- _Problem description_:
Show, from the entries below, every line in which "pixels" appears.

- _Exercise inputs_:
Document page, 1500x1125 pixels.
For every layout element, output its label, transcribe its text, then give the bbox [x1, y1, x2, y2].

---

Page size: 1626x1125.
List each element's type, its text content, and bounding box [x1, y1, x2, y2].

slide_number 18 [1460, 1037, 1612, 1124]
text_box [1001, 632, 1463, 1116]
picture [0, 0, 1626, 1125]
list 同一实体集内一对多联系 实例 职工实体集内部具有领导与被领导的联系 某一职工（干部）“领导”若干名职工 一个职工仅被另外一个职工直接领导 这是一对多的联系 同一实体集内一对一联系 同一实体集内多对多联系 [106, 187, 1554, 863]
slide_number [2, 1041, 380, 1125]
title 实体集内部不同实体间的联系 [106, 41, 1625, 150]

...

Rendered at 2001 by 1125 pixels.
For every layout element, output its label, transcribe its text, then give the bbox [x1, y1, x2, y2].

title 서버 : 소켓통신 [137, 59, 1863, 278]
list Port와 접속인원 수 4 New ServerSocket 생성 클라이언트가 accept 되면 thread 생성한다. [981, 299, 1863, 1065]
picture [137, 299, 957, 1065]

- _Your solution_:
Document page, 1500x1125 pixels.
Rendered at 2001 by 1125 pixels.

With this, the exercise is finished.